START Exercise material

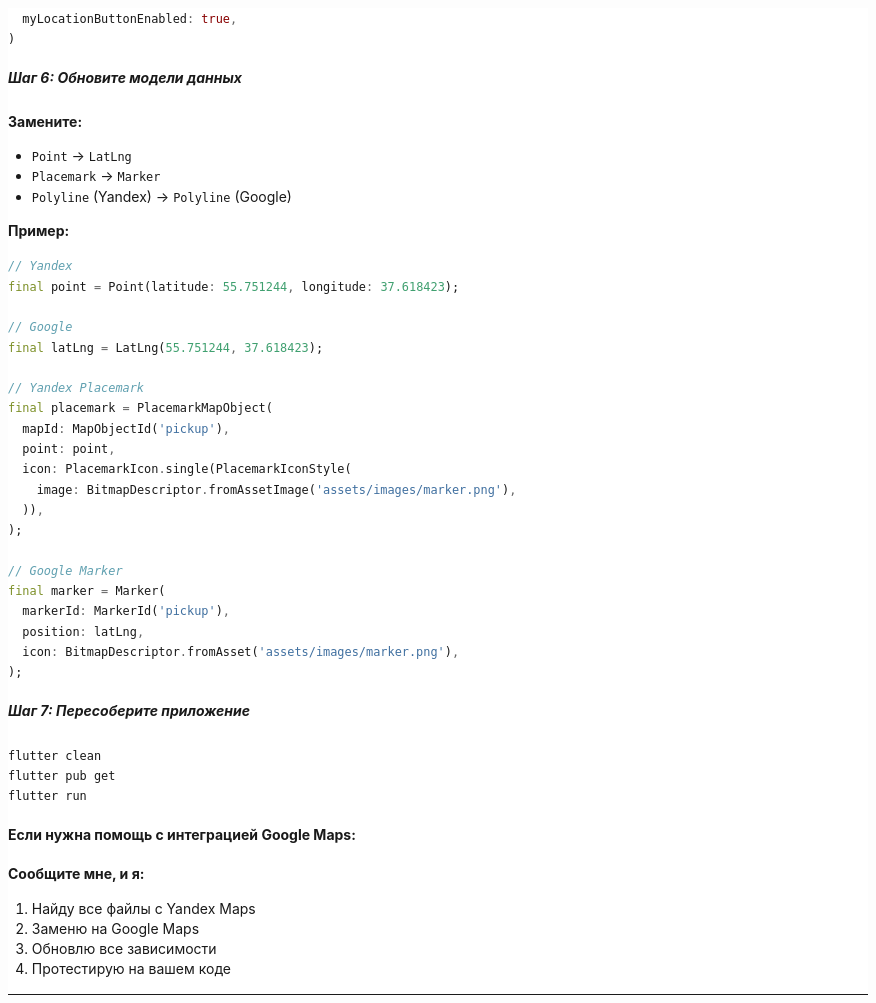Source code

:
 ```dart
  myLocationButtonEnabled: true,
)
```

##### Шаг 6: Обновите модели данных

**Замените:**
- `Point` → `LatLng`
- `Placemark` → `Marker`
- `Polyline` (Yandex) → `Polyline` (Google)

**Пример:**
```dart
// Yandex
final point = Point(latitude: 55.751244, longitude: 37.618423);

// Google
final latLng = LatLng(55.751244, 37.618423);

// Yandex Placemark
final placemark = PlacemarkMapObject(
  mapId: MapObjectId('pickup'),
  point: point,
  icon: PlacemarkIcon.single(PlacemarkIconStyle(
    image: BitmapDescriptor.fromAssetImage('assets/images/marker.png'),
  )),
);

// Google Marker
final marker = Marker(
  markerId: MarkerId('pickup'),
  position: latLng,
  icon: BitmapDescriptor.fromAsset('assets/images/marker.png'),
);
```

##### Шаг 7: Пересоберите приложение

```bash
flutter clean
flutter pub get
flutter run
```

#### Если нужна помощь с интеграцией Google Maps:

**Сообщите мне, и я:**
1. Найду все файлы с Yandex Maps
2. Заменю на Google Maps
3. Обновлю все зависимости
4. Протестирую на вашем коде

---
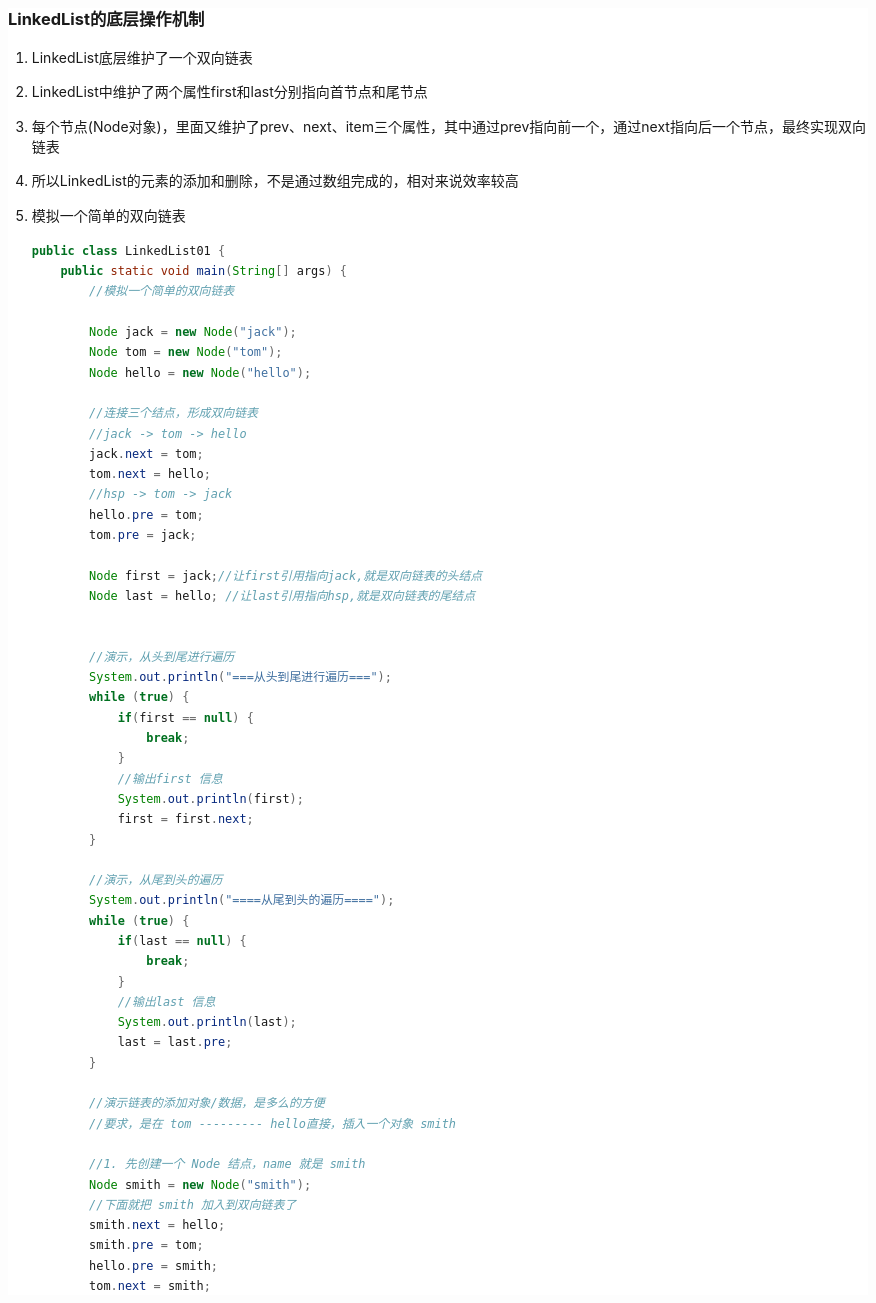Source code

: ### LinkedList的底层操作机制

1) LinkedList底层维护了一个双向链表

2) LinkedList中维护了两个属性first和last分别指向首节点和尾节点

3) 每个节点(Node对象)，里面又维护了prev、next、item三个属性，其中通过prev指向前一个，通过next指向后一个节点，最终实现双向链表

4) 所以LinkedList的元素的添加和删除，不是通过数组完成的，相对来说效率较高

5) 模拟一个简单的双向链表

   ```java
   public class LinkedList01 {
       public static void main(String[] args) {
           //模拟一个简单的双向链表
   
           Node jack = new Node("jack");
           Node tom = new Node("tom");
           Node hello = new Node("hello");
   
           //连接三个结点，形成双向链表
           //jack -> tom -> hello
           jack.next = tom;
           tom.next = hello;
           //hsp -> tom -> jack
           hello.pre = tom;
           tom.pre = jack;
   
           Node first = jack;//让first引用指向jack,就是双向链表的头结点
           Node last = hello; //让last引用指向hsp,就是双向链表的尾结点
   
   
           //演示，从头到尾进行遍历
           System.out.println("===从头到尾进行遍历===");
           while (true) {
               if(first == null) {
                   break;
               }
               //输出first 信息
               System.out.println(first);
               first = first.next;
           }
   
           //演示，从尾到头的遍历
           System.out.println("====从尾到头的遍历====");
           while (true) {
               if(last == null) {
                   break;
               }
               //输出last 信息
               System.out.println(last);
               last = last.pre;
           }
   
           //演示链表的添加对象/数据，是多么的方便
           //要求，是在 tom --------- hello直接，插入一个对象 smith
   
           //1. 先创建一个 Node 结点，name 就是 smith
           Node smith = new Node("smith");
           //下面就把 smith 加入到双向链表了
           smith.next = hello;
           smith.pre = tom;
           hello.pre = smith;
           tom.next = smith;
   
   ```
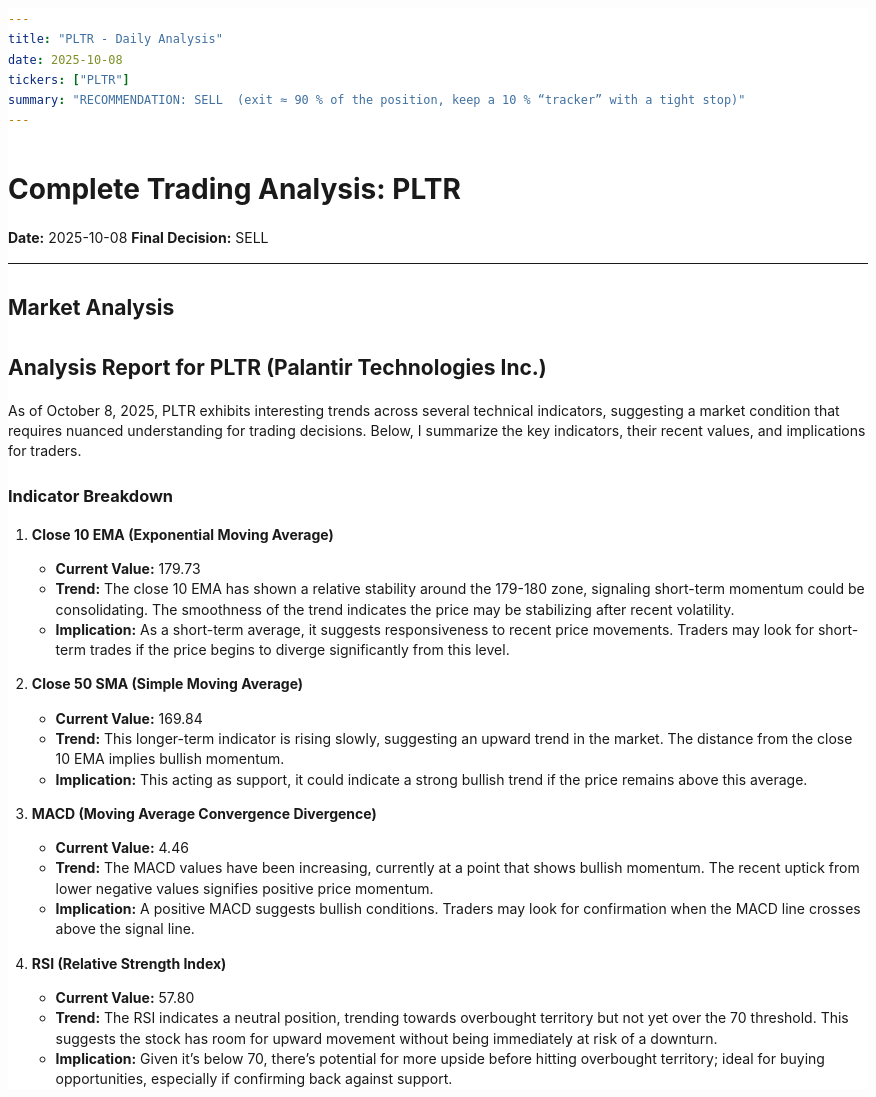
 ```yaml
---
title: "PLTR - Daily Analysis"
date: 2025-10-08
tickers: ["PLTR"]
summary: "RECOMMENDATION: SELL  (exit ≈ 90 % of the position, keep a 10 % “tracker” with a tight stop)"
---
```


# Complete Trading Analysis: PLTR
**Date:** 2025-10-08
**Final Decision:** SELL

---

## Market Analysis

## Analysis Report for PLTR (Palantir Technologies Inc.)

As of October 8, 2025, PLTR exhibits interesting trends across several technical indicators, suggesting a market condition that requires nuanced understanding for trading decisions. Below, I summarize the key indicators, their recent values, and implications for traders.

### Indicator Breakdown

1. **Close 10 EMA (Exponential Moving Average)**
   - **Current Value:** 179.73
   - **Trend:** The close 10 EMA has shown a relative stability around the 179-180 zone, signaling short-term momentum could be consolidating. The smoothness of the trend indicates the price may be stabilizing after recent volatility.
   - **Implication:** As a short-term average, it suggests responsiveness to recent price movements. Traders may look for short-term trades if the price begins to diverge significantly from this level.

2. **Close 50 SMA (Simple Moving Average)**
   - **Current Value:** 169.84
   - **Trend:** This longer-term indicator is rising slowly, suggesting an upward trend in the market. The distance from the close 10 EMA implies bullish momentum.
   - **Implication:** This acting as support, it could indicate a strong bullish trend if the price remains above this average.

3. **MACD (Moving Average Convergence Divergence)**
   - **Current Value:** 4.46
   - **Trend:** The MACD values have been increasing, currently at a point that shows bullish momentum. The recent uptick from lower negative values signifies positive price momentum.
   - **Implication:** A positive MACD suggests bullish conditions. Traders may look for confirmation when the MACD line crosses above the signal line.

4. **RSI (Relative Strength Index)**
   - **Current Value:** 57.80
   - **Trend:** The RSI indicates a neutral position, trending towards overbought territory but not yet over the 70 threshold. This suggests the stock has room for upward movement without being immediately at risk of a downturn.
   - **Implication:** Given it’s below 70, there’s potential for more upside before hitting overbought territory; ideal for buying opportunities, especially if confirming back against support.
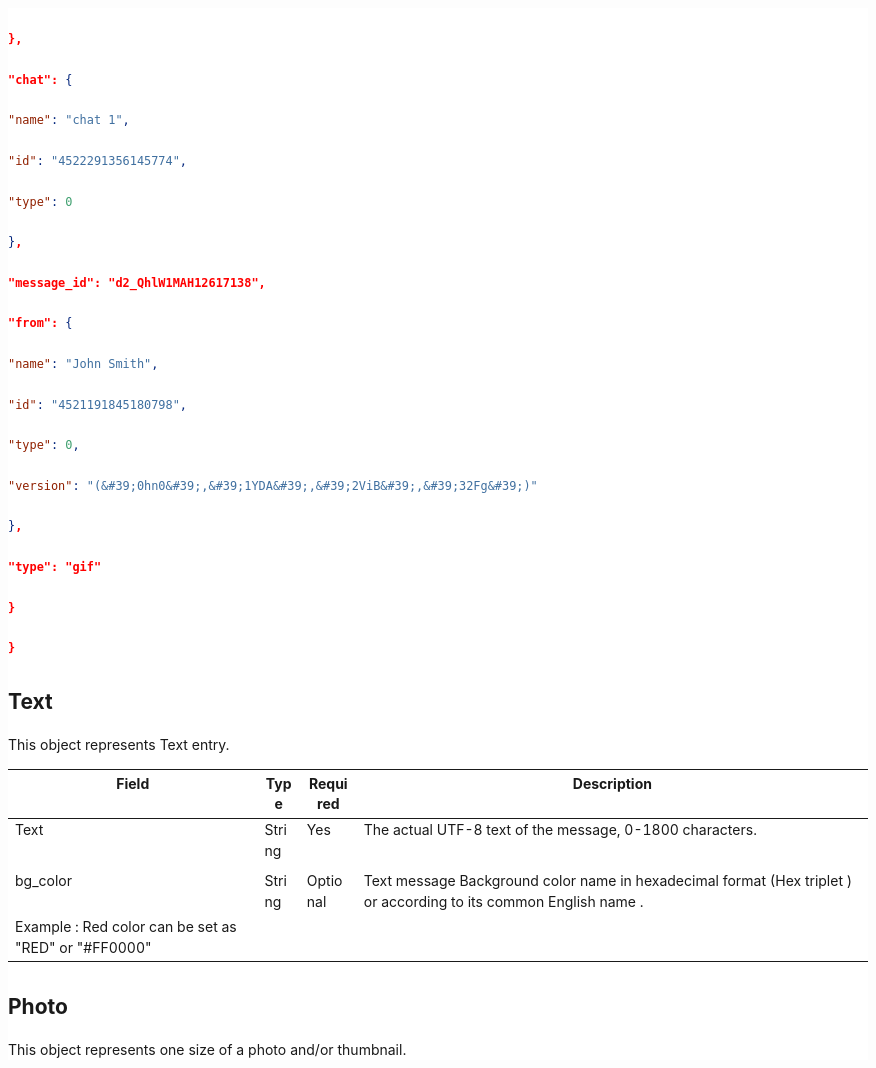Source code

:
 ```json

},

"chat": {

"name": "chat 1",

"id": "4522291356145774",

"type": 0

},

"message_id": "d2_QhlW1MAH12617138",

"from": {

"name": "John Smith",

"id": "4521191845180798",

"type": 0,

"version": "(&#39;0hn0&#39;,&#39;1YDA&#39;,&#39;2ViB&#39;,&#39;32Fg&#39;)"

},

"type": "gif"

}

}
```

## Text

This object represents Text entry.

| Field                                                | Type   | Required | Description                                                                                                       |
| ---------------------------------------------------- | ------ | -------- | ----------------------------------------------------------------------------------------------------------------- |
| Text                                                 | String | Yes      | The actual UTF-8 text of the message, 0-1800 characters.                                                          |
|                                                      |
| bg_color                                             | String | Optional | Text message Background color name in hexadecimal format (Hex triplet ) or according to its common English name . |
| Example : Red color can be set as "RED" or "#FF0000" |

## Photo

This object represents one size of a photo and/or thumbnail.
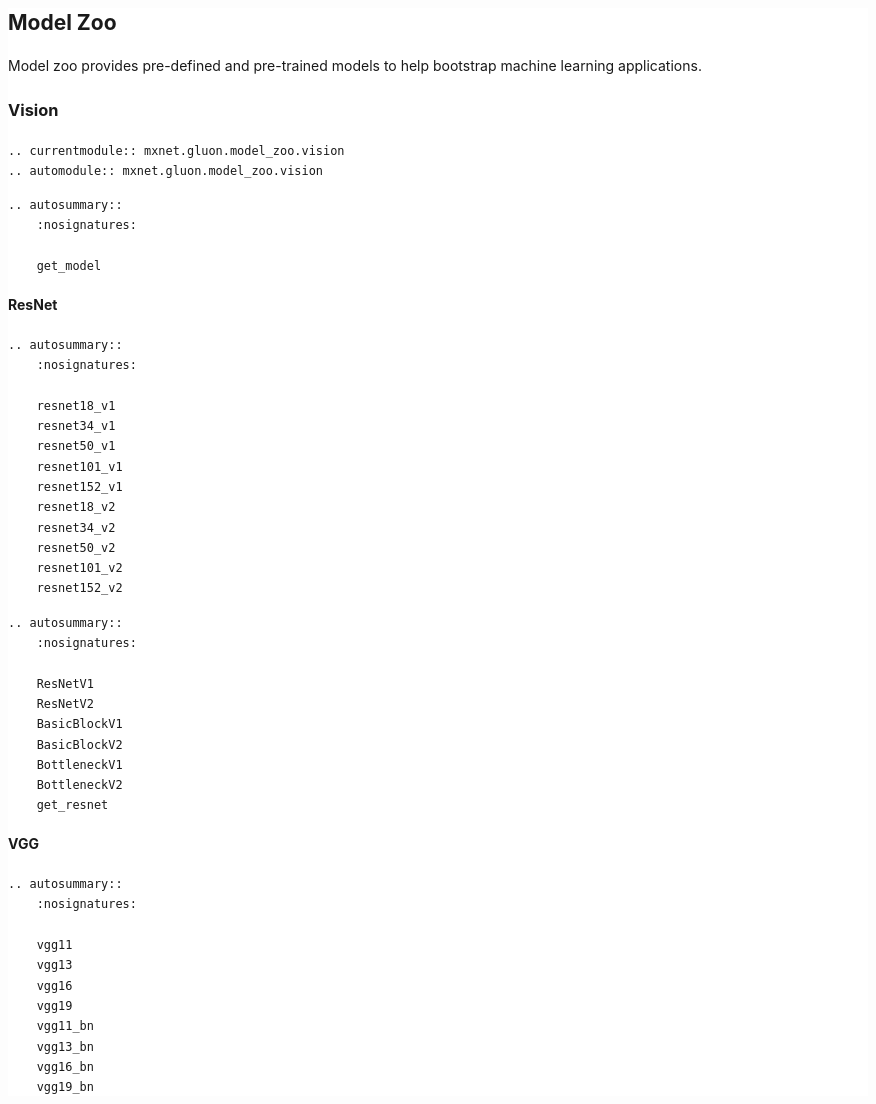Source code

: ## Model Zoo

Model zoo provides pre-defined and pre-trained models to help bootstrap machine learning applications.

### Vision

```eval_rst
.. currentmodule:: mxnet.gluon.model_zoo.vision
.. automodule:: mxnet.gluon.model_zoo.vision
```

```eval_rst
.. autosummary::
    :nosignatures:

    get_model
```

#### ResNet

```eval_rst
.. autosummary::
    :nosignatures:

    resnet18_v1
    resnet34_v1
    resnet50_v1
    resnet101_v1
    resnet152_v1
    resnet18_v2
    resnet34_v2
    resnet50_v2
    resnet101_v2
    resnet152_v2
```

```eval_rst
.. autosummary::
    :nosignatures:

    ResNetV1
    ResNetV2
    BasicBlockV1
    BasicBlockV2
    BottleneckV1
    BottleneckV2
    get_resnet
```

#### VGG

```eval_rst
.. autosummary::
    :nosignatures:

    vgg11
    vgg13
    vgg16
    vgg19
    vgg11_bn
    vgg13_bn
    vgg16_bn
    vgg19_bn
```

END Exercise material

• **Exercise directions**: A single number is the answer: how many lines of the entries above contain "name"?

• **Worked solution**: 4